→ **研究文本**:
___

欢迎来到SO。图片不可复制,请考虑更新您的问题,包括输入/输出信息。

___

→ **任务事项**: 研究文本建议在更新后的问题中加入什么信息?

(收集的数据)
___

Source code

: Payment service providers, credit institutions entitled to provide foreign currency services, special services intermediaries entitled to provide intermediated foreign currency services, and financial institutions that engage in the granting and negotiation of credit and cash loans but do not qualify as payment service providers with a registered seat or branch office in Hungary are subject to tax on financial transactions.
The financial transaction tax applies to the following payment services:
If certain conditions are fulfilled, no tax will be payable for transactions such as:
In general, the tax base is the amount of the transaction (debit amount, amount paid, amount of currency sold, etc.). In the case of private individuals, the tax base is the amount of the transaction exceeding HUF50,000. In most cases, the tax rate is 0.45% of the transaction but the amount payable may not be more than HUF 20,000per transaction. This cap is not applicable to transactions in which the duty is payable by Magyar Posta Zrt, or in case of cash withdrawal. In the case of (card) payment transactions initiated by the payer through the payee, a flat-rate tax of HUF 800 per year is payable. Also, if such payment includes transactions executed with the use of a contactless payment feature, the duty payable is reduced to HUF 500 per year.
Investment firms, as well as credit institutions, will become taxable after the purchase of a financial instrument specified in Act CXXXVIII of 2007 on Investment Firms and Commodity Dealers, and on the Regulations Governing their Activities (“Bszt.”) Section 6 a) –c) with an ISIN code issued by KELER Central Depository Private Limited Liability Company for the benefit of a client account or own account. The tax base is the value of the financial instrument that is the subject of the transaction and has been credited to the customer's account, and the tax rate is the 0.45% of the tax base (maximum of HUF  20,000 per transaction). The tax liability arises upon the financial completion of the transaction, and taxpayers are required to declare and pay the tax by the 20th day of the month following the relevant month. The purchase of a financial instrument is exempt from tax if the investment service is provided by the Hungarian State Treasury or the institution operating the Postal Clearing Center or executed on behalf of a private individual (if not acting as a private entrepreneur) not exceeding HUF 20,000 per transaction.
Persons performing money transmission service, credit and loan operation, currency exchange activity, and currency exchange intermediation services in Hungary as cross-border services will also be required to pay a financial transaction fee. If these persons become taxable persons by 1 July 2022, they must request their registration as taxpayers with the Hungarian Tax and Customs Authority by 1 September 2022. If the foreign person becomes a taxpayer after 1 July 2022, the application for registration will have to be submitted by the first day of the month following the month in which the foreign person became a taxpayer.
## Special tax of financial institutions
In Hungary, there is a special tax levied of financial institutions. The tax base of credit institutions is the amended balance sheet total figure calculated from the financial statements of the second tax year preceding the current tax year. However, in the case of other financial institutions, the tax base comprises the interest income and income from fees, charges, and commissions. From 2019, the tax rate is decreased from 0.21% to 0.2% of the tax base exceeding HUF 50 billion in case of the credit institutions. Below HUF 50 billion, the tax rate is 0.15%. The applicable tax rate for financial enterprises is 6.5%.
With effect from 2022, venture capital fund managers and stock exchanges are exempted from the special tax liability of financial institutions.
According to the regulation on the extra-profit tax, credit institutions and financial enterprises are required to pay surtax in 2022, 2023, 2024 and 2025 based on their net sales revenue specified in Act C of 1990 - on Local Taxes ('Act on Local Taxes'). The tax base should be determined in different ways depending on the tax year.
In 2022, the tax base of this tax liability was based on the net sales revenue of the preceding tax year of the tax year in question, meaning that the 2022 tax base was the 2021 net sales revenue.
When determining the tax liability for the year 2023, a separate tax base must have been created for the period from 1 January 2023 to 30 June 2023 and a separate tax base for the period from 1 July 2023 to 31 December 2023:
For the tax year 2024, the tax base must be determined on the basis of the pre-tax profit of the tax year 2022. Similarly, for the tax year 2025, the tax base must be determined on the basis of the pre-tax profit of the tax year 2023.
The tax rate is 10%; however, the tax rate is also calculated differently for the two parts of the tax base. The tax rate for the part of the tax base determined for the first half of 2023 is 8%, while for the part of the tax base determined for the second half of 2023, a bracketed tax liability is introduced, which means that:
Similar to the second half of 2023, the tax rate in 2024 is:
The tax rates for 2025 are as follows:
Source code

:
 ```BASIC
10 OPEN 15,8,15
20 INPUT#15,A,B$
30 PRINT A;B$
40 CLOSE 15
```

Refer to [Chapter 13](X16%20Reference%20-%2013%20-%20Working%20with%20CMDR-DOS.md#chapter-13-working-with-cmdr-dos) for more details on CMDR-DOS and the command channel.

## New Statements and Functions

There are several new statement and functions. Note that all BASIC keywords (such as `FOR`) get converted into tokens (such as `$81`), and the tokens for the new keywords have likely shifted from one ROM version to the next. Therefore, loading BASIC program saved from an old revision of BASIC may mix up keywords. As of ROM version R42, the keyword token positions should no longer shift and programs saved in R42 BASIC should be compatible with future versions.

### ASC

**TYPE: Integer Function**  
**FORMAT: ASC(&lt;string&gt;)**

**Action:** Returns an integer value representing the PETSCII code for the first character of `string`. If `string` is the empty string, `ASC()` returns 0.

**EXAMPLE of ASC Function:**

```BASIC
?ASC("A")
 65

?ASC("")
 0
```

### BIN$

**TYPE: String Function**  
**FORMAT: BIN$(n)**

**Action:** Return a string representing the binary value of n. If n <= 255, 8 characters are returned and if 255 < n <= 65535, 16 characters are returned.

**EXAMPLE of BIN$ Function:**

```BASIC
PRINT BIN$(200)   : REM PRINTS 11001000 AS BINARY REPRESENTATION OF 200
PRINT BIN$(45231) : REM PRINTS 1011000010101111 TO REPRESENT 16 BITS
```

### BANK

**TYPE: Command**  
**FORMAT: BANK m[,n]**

___

→ **回复**: 建议在问题中加入输入/输出信息。